And now, to consider the effect which such a Confederate success would have in the North: I do not allude to the effect it would have had upon the wishes and plans of President and Cabinet, upon the views of the Congress, nor upon the arrangements of politicians and the patch work of their conventions, but to the direction it might have given the popular mind and the popular feeling. Men who were then serving in the Confederate army, know little, of course, of the temper of the Northern people, at that time, but many were impressed with the idea, then, strengthened by conversation with Northern men since, that, if ever the Northern people doubted of subjugating the South, it was at that period.
Immense efforts had been made, immense sums had been expended, immense armies had been sent against them, and still the Southern people were unconquered, defiant, and apparently stronger than ever.
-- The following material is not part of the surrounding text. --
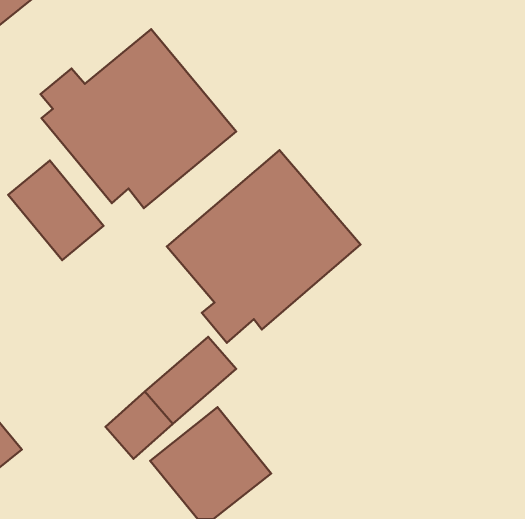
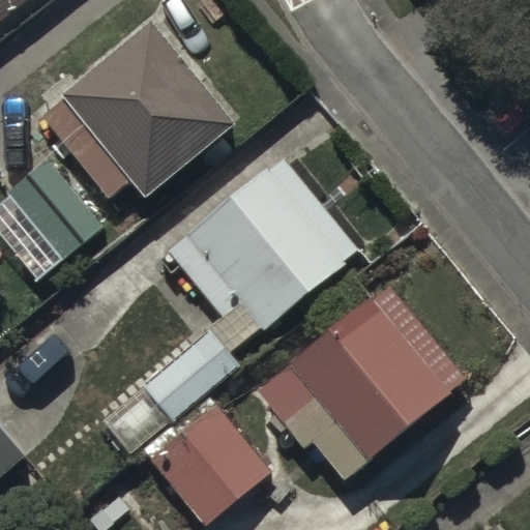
building: none -> [253,283,461,476]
Would it have been possible to strengthen this doubt into a conviction that the attempt to subdue the Southern people was hopeless, and the war had better be stopped? Volunteering was no longer filling the Federal armies. Now, if the Confederate arms had been incontestably triumphant, from the Potomac to the Ohio, if Northern territory had been in turn threatened with general invasion, and if the option of continuing a war, thus going against them, or making peace, had been submitted at the critical moment to the Northern people, how would they have decided? Would they have encouraged their Government to draft them – or would they have forced the Government to make peace? The matter was, at any rate, sufficiently doubtful to make it worth while to try the experiment. When that scare passed off, it is the firm conviction of more than one man who "saw the war out" that the last chance of Confederate independence passed away.
The Northern people then learned, for the first time, their real strength; they found that bounties, and the draft, and the freedmen, and importations from the recruiting markets of the whole world, would keep their armies full, and nothing could have made them despond again. The war then became merely a comparison of national resources. Something was undoubtedly gained by the march into Kentucky, but how little in comparison with the golden opportunity which was thrown away. Had the combatants been equally matched, the result of this campaign might have been a matter for congratulation; but when the Confederacy was compelled, in order to cope with its formidable antagonist, to deal mortal blows in every encounter, or come out of each one the loser, the prisoners, artillery, and small arms taken, the recovery of Cumberland Gap and a portion of Tennessee, and the supplies secured for the army, scarcely repaid for the loss of prestige to Confederate generalship, and the renewal of confidence in the war party of the North.